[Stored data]
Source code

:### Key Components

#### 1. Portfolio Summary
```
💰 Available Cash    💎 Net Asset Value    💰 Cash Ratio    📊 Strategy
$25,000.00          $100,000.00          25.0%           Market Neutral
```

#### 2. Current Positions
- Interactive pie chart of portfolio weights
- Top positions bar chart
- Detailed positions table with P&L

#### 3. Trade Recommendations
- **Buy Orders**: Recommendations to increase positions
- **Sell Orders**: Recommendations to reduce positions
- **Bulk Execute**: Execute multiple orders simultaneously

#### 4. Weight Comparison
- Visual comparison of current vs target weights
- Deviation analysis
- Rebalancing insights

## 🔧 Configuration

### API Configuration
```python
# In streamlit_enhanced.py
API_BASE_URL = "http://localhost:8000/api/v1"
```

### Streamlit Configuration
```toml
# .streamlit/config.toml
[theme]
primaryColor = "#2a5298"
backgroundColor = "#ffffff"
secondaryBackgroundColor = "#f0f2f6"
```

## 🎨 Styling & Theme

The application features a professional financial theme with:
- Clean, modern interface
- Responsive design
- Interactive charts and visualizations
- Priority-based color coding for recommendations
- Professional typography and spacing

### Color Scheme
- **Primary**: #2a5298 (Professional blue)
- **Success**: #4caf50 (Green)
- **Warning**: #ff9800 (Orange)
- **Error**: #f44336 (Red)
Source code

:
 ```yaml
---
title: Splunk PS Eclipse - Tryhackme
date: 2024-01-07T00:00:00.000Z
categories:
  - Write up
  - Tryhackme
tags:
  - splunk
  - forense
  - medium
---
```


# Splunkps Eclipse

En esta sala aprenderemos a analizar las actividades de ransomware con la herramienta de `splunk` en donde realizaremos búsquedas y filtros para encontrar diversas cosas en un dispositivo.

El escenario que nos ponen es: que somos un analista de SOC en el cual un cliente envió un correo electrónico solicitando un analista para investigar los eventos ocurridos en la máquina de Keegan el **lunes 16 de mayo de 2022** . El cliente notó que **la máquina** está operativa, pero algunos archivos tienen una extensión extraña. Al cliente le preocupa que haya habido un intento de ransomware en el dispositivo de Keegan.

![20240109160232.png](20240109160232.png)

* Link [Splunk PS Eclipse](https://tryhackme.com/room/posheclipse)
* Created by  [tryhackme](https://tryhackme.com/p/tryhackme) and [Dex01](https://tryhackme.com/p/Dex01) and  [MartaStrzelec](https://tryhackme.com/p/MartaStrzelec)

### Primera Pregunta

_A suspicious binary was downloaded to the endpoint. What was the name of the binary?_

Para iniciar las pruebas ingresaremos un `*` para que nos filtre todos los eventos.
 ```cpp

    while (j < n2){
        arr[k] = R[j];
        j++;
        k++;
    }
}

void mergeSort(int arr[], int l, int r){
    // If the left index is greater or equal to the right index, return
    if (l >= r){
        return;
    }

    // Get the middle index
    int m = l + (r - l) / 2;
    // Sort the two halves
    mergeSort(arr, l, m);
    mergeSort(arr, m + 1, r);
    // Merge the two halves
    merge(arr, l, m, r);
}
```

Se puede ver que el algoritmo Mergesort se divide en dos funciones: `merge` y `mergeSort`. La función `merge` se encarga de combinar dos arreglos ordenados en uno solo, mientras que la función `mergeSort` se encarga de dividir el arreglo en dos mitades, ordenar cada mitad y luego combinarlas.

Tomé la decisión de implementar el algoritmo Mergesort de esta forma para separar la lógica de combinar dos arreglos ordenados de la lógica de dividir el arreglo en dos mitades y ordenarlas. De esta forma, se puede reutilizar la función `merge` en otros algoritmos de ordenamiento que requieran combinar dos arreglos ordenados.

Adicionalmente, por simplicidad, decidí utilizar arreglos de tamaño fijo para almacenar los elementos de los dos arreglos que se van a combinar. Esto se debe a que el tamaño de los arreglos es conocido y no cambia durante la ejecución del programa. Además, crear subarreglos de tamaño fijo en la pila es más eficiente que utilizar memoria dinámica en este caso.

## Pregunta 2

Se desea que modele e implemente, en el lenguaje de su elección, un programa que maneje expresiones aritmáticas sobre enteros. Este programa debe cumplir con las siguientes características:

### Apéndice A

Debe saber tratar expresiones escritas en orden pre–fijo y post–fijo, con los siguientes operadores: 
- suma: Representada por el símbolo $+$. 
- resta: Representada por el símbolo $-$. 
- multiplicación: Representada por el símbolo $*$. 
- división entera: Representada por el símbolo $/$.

Assignment: Transcribe the records exactly as given.

Task solution:
Source code

:### Key Components

#### 1. Portfolio Summary
```
💰 Available Cash    💎 Net Asset Value    💰 Cash Ratio    📊 Strategy
$25,000.00          $100,000.00          25.0%           Market Neutral
```

#### 2. Current Positions
- Interactive pie chart of portfolio weights
- Top positions bar chart
- Detailed positions table with P&L

#### 3. Trade Recommendations
- **Buy Orders**: Recommendations to increase positions
- **Sell Orders**: Recommendations to reduce positions
- **Bulk Execute**: Execute multiple orders simultaneously

#### 4. Weight Comparison
- Visual comparison of current vs target weights
- Deviation analysis
- Rebalancing insights

## 🔧 Configuration

### API Configuration
```python
# In streamlit_enhanced.py
API_BASE_URL = "http://localhost:8000/api/v1"
```

### Streamlit Configuration
```toml
# .streamlit/config.toml
[theme]
primaryColor = "#2a5298"
backgroundColor = "#ffffff"
secondaryBackgroundColor = "#f0f2f6"
```

## 🎨 Styling & Theme

The application features a professional financial theme with:
- Clean, modern interface
- Responsive design
- Interactive charts and visualizations
- Priority-based color coding for recommendations
- Professional typography and spacing

### Color Scheme
- **Primary**: #2a5298 (Professional blue)
- **Success**: #4caf50 (Green)
- **Warning**: #ff9800 (Orange)
- **Error**: #f44336 (Red)
Source code

:
 ```yaml
---
title: Splunk PS Eclipse - Tryhackme
date: 2024-01-07T00:00:00.000Z
categories:
  - Write up
  - Tryhackme
tags:
  - splunk
  - forense
  - medium
---
```


# Splunkps Eclipse

En esta sala aprenderemos a analizar las actividades de ransomware con la herramienta de `splunk` en donde realizaremos búsquedas y filtros para encontrar diversas cosas en un dispositivo.

El escenario que nos ponen es: que somos un analista de SOC en el cual un cliente envió un correo electrónico solicitando un analista para investigar los eventos ocurridos en la máquina de Keegan el **lunes 16 de mayo de 2022** . El cliente notó que **la máquina** está operativa, pero algunos archivos tienen una extensión extraña. Al cliente le preocupa que haya habido un intento de ransomware en el dispositivo de Keegan.

![20240109160232.png](20240109160232.png)

* Link [Splunk PS Eclipse](https://tryhackme.com/room/posheclipse)
* Created by  [tryhackme](https://tryhackme.com/p/tryhackme) and [Dex01](https://tryhackme.com/p/Dex01) and  [MartaStrzelec](https://tryhackme.com/p/MartaStrzelec)

### Primera Pregunta

_A suspicious binary was downloaded to the endpoint. What was the name of the binary?_

Para iniciar las pruebas ingresaremos un `*` para que nos filtre todos los eventos.
 ```cpp

    while (j < n2){
        arr[k] = R[j];
        j++;
        k++;
    }
}

void mergeSort(int arr[], int l, int r){
    // If the left index is greater or equal to the right index, return
    if (l >= r){
        return;
    }

    // Get the middle index
    int m = l + (r - l) / 2;
    // Sort the two halves
    mergeSort(arr, l, m);
    mergeSort(arr, m + 1, r);
    // Merge the two halves
    merge(arr, l, m, r);
}
```

Se puede ver que el algoritmo Mergesort se divide en dos funciones: `merge` y `mergeSort`. La función `merge` se encarga de combinar dos arreglos ordenados en uno solo, mientras que la función `mergeSort` se encarga de dividir el arreglo en dos mitades, ordenar cada mitad y luego combinarlas.

Tomé la decisión de implementar el algoritmo Mergesort de esta forma para separar la lógica de combinar dos arreglos ordenados de la lógica de dividir el arreglo en dos mitades y ordenarlas. De esta forma, se puede reutilizar la función `merge` en otros algoritmos de ordenamiento que requieran combinar dos arreglos ordenados.

Adicionalmente, por simplicidad, decidí utilizar arreglos de tamaño fijo para almacenar los elementos de los dos arreglos que se van a combinar. Esto se debe a que el tamaño de los arreglos es conocido y no cambia durante la ejecución del programa. Además, crear subarreglos de tamaño fijo en la pila es más eficiente que utilizar memoria dinámica en este caso.

## Pregunta 2

Se desea que modele e implemente, en el lenguaje de su elección, un programa que maneje expresiones aritmáticas sobre enteros. Este programa debe cumplir con las siguientes características:

### Apéndice A

Debe saber tratar expresiones escritas en orden pre–fijo y post–fijo, con los siguientes operadores: 
- suma: Representada por el símbolo $+$. 
- resta: Representada por el símbolo $-$. 
- multiplicación: Representada por el símbolo $*$. 
- división entera: Representada por el símbolo $/$.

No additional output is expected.